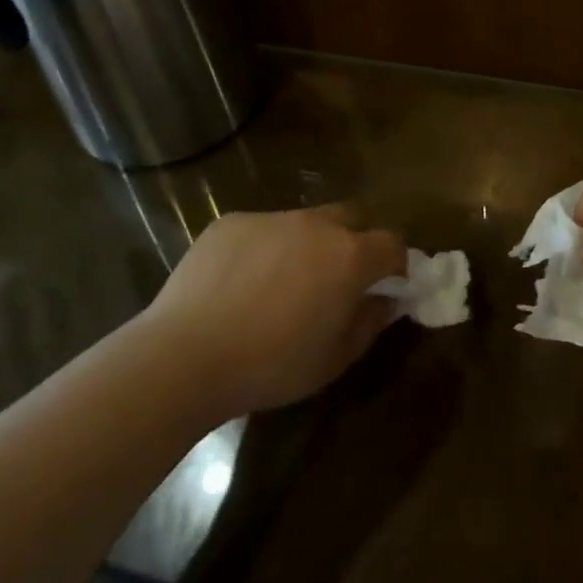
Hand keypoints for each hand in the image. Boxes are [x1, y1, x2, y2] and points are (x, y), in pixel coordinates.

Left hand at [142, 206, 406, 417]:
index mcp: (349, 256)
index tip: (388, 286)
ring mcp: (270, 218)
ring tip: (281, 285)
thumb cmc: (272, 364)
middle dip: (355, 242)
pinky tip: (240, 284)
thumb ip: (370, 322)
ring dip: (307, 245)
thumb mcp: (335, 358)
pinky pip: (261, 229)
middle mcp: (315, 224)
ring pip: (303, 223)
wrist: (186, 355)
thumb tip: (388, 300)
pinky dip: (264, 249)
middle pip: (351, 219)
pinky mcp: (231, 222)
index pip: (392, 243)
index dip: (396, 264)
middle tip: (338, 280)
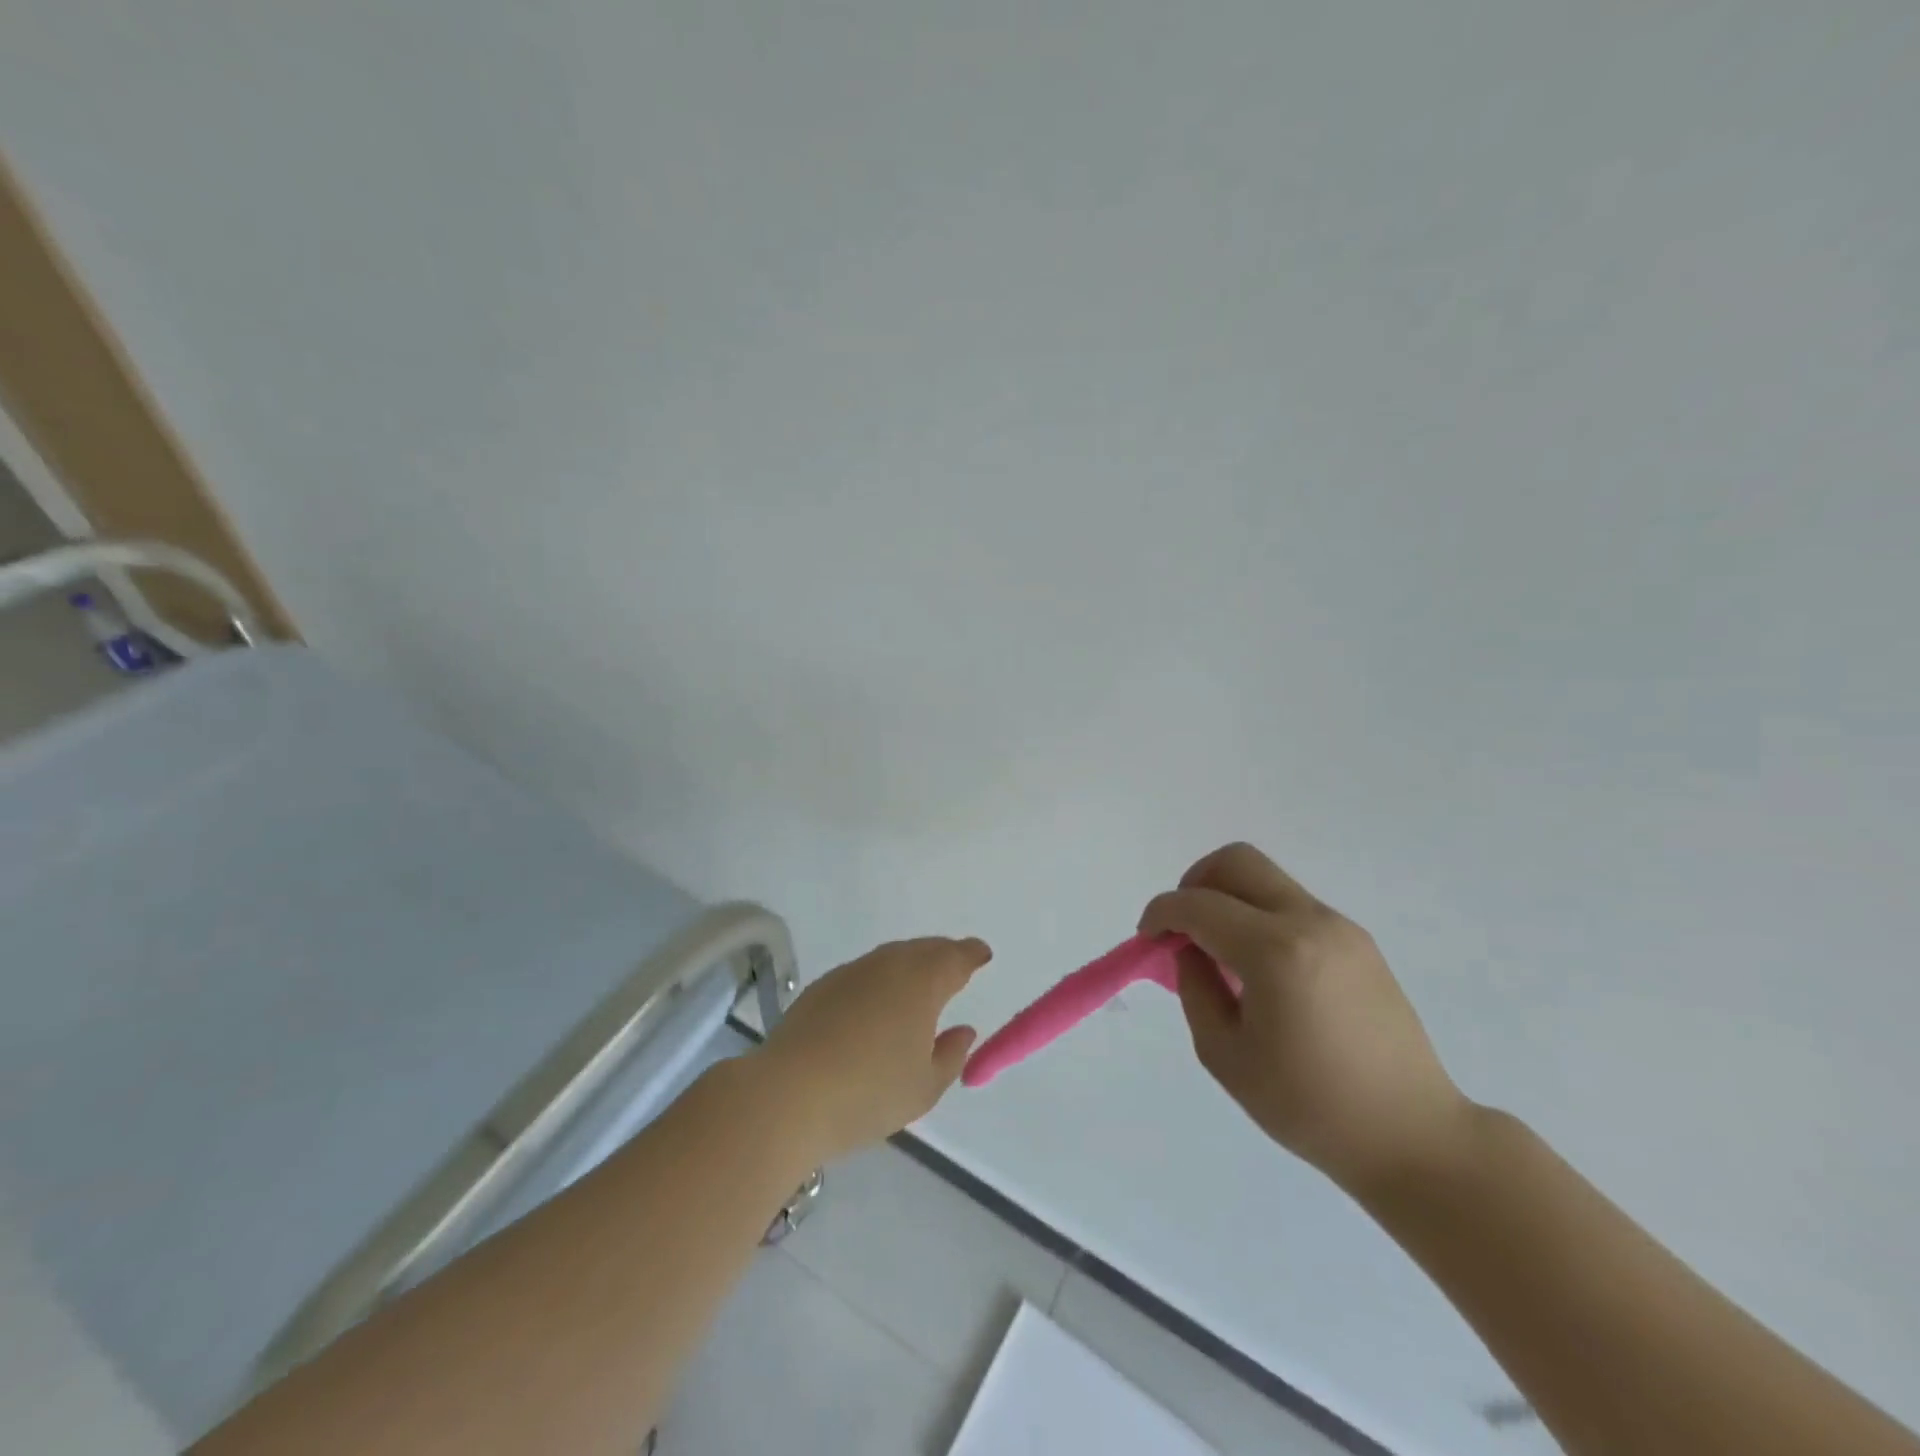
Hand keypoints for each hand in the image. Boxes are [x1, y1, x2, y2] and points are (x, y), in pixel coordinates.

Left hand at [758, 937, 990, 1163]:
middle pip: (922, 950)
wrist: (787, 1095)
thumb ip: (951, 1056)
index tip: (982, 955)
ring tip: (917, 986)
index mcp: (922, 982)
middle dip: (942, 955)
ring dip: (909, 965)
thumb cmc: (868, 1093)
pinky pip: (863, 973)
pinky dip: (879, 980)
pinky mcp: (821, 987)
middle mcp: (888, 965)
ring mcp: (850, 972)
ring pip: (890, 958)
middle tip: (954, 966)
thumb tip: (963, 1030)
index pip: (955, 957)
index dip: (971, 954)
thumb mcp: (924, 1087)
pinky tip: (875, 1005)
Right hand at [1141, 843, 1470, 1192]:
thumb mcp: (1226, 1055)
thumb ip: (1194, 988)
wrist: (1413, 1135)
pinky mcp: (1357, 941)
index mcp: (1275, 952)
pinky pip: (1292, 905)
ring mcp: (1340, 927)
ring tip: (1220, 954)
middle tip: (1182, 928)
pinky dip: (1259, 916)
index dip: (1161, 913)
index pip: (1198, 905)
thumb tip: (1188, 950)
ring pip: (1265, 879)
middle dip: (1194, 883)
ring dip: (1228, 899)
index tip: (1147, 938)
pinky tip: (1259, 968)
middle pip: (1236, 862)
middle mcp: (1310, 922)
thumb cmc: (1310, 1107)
○ ○ ○ ○
**PROBLEM REQUIREMENTS:** Copy out each line in the listing that has the word "thumb".

**ANSWER SPACE:**
thumb cmc: (272, 364)
thumb ip: (370, 322)
thumb mcp: (335, 358)
thumb tip: (388, 300)
thumb ip: (951, 1056)
thumb cmc: (868, 1093)
thumb tip: (963, 1030)
thumb mcp: (924, 1087)
thumb mcp: (1226, 1055)
thumb ip: (1194, 988)
thumb tip: (1188, 950)
thumb cmc: (1310, 1107)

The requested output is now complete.